In the last Start Up Weekend, she was on the winning team. “I didn’t have an idea to pitch but wanted to work with someone who had a great idea,” she said. “Kate McMahon had an idea to revolutionize obituaries.” Along with Kathleen McMahon, Rodrigo Passos, and Evan Wadsworth, Paula formed The Undertakers and created a minimal viable product (startup weekend speak) for an application for funeral homes, called AfterBook.
“The idea was to aggregate someone’s life and celebrate it through all the social channels and deliver it to the funeral homes,” she explained. “It wasn’t all technical. There was a lot of market research, graphic design, a business plan – as a sole proprietor, being part of a team again was exhilarating. And to win the whole darn thing was pretty cool too.”
Connecting with others on projects is one of the things Paula does best. She’s connected to some of our biggest non-profits and many community businesses. “I had based my business model – Penguin Digital Design – on referral-based business only. When folks choose me as their vendor, we have a connection to someone we each know.”
It is not an accident that Paula knows so many people. “My mentor Felicia Penn had told me early on that if I wanted to succeed on Cape Cod I couldn’t just join an organization. I had to participate. I took that to heart. Being part of an organization opens up a lot of doors. When you take a leadership position, your visibility is so much higher than being a member.”

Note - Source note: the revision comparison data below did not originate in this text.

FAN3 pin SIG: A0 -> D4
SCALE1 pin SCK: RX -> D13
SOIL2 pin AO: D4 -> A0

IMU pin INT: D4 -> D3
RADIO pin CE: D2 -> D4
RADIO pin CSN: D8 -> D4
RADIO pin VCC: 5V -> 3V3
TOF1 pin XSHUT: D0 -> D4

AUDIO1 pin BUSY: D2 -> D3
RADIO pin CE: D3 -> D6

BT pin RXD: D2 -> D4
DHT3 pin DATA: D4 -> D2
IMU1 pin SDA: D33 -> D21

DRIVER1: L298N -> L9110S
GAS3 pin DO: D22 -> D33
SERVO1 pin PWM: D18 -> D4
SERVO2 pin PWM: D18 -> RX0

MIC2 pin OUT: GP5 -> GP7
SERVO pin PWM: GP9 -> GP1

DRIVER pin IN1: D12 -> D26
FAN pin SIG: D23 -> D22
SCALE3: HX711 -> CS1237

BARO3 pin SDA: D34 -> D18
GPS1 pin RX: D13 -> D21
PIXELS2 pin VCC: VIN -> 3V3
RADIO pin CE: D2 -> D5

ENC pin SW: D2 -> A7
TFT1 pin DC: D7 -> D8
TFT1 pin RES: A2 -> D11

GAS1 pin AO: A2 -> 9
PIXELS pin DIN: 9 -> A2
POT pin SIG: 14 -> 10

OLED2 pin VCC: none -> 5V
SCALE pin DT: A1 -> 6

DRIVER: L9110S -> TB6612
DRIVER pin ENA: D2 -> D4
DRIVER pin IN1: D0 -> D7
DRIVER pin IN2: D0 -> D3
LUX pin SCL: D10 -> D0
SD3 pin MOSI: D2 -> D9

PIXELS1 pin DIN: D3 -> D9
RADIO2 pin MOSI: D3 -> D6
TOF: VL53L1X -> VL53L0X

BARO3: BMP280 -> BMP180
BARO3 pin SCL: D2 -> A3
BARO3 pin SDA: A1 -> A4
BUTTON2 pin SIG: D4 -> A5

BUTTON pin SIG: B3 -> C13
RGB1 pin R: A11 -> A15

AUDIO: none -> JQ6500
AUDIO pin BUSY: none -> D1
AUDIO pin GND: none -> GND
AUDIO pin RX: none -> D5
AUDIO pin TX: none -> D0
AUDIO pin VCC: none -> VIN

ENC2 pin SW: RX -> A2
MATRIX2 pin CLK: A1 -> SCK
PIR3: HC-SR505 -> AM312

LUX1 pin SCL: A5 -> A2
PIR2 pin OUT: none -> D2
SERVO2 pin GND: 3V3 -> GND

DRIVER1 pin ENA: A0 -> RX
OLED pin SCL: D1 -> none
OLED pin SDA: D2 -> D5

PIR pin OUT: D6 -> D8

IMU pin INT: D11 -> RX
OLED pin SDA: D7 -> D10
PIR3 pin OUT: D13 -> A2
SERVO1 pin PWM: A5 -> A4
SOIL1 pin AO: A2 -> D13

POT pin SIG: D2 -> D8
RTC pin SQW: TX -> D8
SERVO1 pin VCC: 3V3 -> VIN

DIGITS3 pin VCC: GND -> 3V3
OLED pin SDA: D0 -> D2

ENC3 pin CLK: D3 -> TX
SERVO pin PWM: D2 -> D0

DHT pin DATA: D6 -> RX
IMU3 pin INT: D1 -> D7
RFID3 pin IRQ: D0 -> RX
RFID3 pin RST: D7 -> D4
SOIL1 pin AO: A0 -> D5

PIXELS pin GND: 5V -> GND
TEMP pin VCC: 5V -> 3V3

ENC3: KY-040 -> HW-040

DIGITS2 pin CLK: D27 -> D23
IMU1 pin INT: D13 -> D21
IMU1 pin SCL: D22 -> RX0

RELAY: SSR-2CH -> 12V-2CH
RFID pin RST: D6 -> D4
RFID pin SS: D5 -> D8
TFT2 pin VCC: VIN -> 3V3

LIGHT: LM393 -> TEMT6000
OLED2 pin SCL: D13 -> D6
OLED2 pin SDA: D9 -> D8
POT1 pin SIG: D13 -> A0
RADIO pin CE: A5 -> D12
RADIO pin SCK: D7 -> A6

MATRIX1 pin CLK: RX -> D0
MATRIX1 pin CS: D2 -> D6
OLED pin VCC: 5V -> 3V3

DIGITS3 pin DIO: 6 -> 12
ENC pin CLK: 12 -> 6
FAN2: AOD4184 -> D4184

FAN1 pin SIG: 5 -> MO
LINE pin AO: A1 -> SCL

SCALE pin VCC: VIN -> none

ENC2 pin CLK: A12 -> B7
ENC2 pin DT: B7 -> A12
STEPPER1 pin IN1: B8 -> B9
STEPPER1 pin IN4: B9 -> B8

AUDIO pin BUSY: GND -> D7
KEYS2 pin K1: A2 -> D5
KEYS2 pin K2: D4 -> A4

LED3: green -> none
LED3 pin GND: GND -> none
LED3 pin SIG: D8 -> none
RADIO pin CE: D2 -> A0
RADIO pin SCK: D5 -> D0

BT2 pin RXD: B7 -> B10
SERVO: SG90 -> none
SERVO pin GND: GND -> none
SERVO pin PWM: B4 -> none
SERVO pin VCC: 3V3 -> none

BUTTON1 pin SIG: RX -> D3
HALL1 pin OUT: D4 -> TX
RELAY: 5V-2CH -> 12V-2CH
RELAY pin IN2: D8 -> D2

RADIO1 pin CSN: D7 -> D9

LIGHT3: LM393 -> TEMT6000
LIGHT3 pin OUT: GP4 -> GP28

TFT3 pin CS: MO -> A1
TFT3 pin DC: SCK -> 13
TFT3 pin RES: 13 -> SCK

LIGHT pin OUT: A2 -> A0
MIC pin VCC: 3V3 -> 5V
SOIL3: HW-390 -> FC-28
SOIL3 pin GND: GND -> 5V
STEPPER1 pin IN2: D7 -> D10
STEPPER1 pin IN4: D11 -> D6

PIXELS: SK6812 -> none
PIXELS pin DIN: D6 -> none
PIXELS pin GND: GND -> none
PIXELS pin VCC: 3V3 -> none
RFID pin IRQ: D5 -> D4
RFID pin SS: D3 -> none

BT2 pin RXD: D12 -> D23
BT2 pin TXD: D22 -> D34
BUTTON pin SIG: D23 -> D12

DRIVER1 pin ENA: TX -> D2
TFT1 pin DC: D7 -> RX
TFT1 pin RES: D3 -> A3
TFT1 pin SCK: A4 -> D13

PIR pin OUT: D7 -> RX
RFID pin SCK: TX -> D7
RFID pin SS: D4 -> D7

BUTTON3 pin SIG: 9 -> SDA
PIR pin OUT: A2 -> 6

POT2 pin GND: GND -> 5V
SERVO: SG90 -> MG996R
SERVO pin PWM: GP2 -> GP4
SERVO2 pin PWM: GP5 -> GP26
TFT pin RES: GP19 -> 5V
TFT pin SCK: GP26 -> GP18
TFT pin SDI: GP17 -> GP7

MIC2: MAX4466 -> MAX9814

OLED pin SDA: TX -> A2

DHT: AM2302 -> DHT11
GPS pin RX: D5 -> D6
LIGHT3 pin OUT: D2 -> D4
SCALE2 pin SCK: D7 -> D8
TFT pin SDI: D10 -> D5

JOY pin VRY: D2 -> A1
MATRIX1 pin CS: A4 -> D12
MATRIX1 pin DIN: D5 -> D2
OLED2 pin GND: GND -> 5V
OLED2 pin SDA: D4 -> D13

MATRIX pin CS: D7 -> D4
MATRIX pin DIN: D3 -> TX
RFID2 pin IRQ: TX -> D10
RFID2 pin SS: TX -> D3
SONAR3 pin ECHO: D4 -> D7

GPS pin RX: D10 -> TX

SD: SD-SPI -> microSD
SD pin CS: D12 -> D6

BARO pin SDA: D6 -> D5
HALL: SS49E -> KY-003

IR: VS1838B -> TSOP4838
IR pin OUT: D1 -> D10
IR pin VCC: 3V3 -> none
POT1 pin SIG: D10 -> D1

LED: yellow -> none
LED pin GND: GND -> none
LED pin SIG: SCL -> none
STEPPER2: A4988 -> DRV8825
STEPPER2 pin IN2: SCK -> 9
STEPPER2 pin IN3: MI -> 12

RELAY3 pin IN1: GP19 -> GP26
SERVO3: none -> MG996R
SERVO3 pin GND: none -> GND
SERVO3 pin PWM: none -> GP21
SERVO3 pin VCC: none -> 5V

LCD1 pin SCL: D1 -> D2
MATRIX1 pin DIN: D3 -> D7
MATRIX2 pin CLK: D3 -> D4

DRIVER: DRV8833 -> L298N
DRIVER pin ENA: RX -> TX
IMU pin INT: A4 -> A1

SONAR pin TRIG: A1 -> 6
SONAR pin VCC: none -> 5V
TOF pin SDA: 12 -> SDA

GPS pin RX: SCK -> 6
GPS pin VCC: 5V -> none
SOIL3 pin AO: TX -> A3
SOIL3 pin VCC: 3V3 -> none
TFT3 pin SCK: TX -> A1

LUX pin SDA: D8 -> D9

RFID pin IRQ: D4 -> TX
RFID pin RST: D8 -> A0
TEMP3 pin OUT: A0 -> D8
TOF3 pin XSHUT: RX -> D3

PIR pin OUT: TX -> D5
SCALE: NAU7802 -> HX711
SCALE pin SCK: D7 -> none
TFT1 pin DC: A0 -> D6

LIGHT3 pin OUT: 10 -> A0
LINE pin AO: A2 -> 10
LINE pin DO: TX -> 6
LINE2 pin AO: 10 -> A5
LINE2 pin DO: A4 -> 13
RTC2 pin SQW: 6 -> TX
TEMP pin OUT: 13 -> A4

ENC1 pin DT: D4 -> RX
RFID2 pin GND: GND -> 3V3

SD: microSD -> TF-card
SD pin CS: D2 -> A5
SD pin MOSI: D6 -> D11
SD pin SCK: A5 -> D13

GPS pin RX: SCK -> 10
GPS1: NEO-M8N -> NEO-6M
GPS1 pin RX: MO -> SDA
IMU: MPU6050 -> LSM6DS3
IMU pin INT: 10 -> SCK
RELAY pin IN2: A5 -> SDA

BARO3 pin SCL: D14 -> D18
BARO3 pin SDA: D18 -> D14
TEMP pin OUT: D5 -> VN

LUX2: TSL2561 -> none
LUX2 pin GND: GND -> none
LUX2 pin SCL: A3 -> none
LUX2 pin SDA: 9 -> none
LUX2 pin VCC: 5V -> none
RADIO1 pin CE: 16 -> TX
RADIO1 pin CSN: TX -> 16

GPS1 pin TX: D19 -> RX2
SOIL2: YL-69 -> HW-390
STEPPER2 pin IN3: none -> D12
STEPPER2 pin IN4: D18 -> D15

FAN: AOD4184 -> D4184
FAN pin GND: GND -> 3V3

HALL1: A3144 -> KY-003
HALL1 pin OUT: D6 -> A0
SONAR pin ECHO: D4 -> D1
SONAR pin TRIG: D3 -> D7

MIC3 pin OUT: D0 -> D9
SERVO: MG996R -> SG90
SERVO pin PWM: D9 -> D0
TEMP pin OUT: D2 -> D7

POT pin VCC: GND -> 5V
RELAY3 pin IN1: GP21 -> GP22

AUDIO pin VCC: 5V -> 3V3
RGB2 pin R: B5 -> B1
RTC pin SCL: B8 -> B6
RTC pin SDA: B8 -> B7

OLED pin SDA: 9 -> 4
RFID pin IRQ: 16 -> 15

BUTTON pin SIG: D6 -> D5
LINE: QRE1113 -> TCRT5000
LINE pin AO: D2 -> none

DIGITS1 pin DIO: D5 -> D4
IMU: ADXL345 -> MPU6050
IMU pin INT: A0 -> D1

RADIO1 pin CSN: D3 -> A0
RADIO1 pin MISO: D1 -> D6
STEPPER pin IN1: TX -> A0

From the outside, it looks like Paula is heading in eight different directions – and she is. But she heads there methodically. She uses an app called Wonderlist to keep things in order, and says “if it’s not on the calendar it doesn’t exist. Google Calendar is on every device I own.”
When planning her week, she stacks days with specific kinds of work. If she has a meeting on one day, she’ll schedule her other meetings for that same day. “If I start off the day with a meeting, I’m really not going to get into a project that day. The creative process doesn’t work that way.” If she has meetings on Tuesday, she writes proposals on Wednesday, does development on Thursday and works on her own business (marketing, invoicing, etc.) on Friday.
Mondays are set aside as development days. She turns off her phone and doesn’t open email. When she’s in development mode, she blocks out all interruptions – and there are a lot of interruptions. “Instant gratification isn’t fast enough for people anymore,” she said. “If you email, an immediate response is expected. Texting, phone calls, all of those are distractions. It’s not real work. I don’t pay my mortgage by distractions.”
As busy and involved as Paula is, she makes a conscious effort to turn the business off when she gets home. “You need down time. I do a lot of walking to clear my head. The weekends are for David and me. We’ll take a day trip somewhere.” She says getting exercise is high on her list. Last year she took up biking, riding the 62-mile Last Gasp Bike Race from Sandwich to Provincetown.
Not that business doesn’t constantly intersect Paula’s personal life. She takes a genuine interest in people’s livelihoods, and her down time is often influenced by what she’s learned about her clients. When Blue Hill Observatory became a client, she and her husband David went to check it out on the weekend. “I had heard of it but I’d never been there. We climbed Blue Hill up to the observatory. It was fascinating and a gorgeous hike. And that’s in our backyard, 40 minutes away.”
She knows about a lot of places like this – many of which you’ve never heard of. “If you ask questions, people will tell you about stuff,” she said. “If you keep yourself open to what’s out there, you learn so much more. All these different non-profits, they make Cape Cod run. Like Cape Cod Theater Coalition. I had no idea there were that many theaters on Cape Cod.” She rattles off another rich list of organizations and businesses, including National Marine Life Center, Brewster Conservation, and Flyers Boat Rentals in Provincetown, making it sound like she’s a walking insider’s guide to Cape Cod.